All of the test samples in which glue was applied to both surfaces passed the FPL shear-test. Indeed, the shear line in a couple of 1.5" DF coupons clamped with 75psi was well away from the glue line.

When clamped for only 3-1/2 hours (ie, splitting the difference in the recommended "3 to 4" hours, none of the coupons passed the shear test. Samples in which glue was applied to both surfaces and subjected to heavy clamping did best but even then the wood-shear was never more than about 25% (the accepted minimum for airplane joints is 75%).

The Open Working Time of 'up to 20 minutes' appears highly optimistic , wildly so with regard to how much glue is needed to make a good joint ("Min. Coverage 1/2oz. per square foot")


The tests were done for my own education. Although I tried to do things in an orderly fashion, keeping notes and taking a few photos, the tests should not be taken as definitive. Except by me :-)
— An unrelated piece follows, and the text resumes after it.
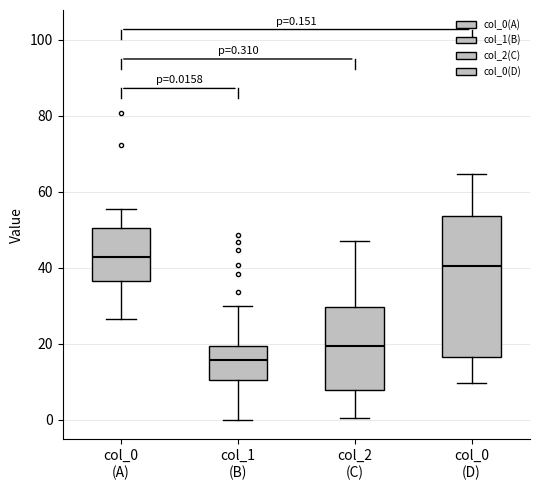

Which box has the highest median line?

col_0 (A)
My general impression is that when applied according to the FPL tests (ie, applied to both surfaces then clamped for 24 hours) Gorilla Glue is no worse than other urethane glues when used to join softwoods common to aircraft construction. That includes Excel One, PL and Elmer's Ultimate Glue. But neither is it any better. In my opinion, the instructions that come with the glue do not reflect reality and should be ignored in favor of the method described by the Forest Products Laboratory.


1 comment:

Anonymous said...

Bob, I began working with urethane in 1970. I learned early on, to extend the life (almost indefinately) lay a blanket of dry nitrogen in the container. This were cans so it was easily acomplished.
The nitrogen being heavier than air settles up against the urethane and acts as a barrier to keep the moist air away.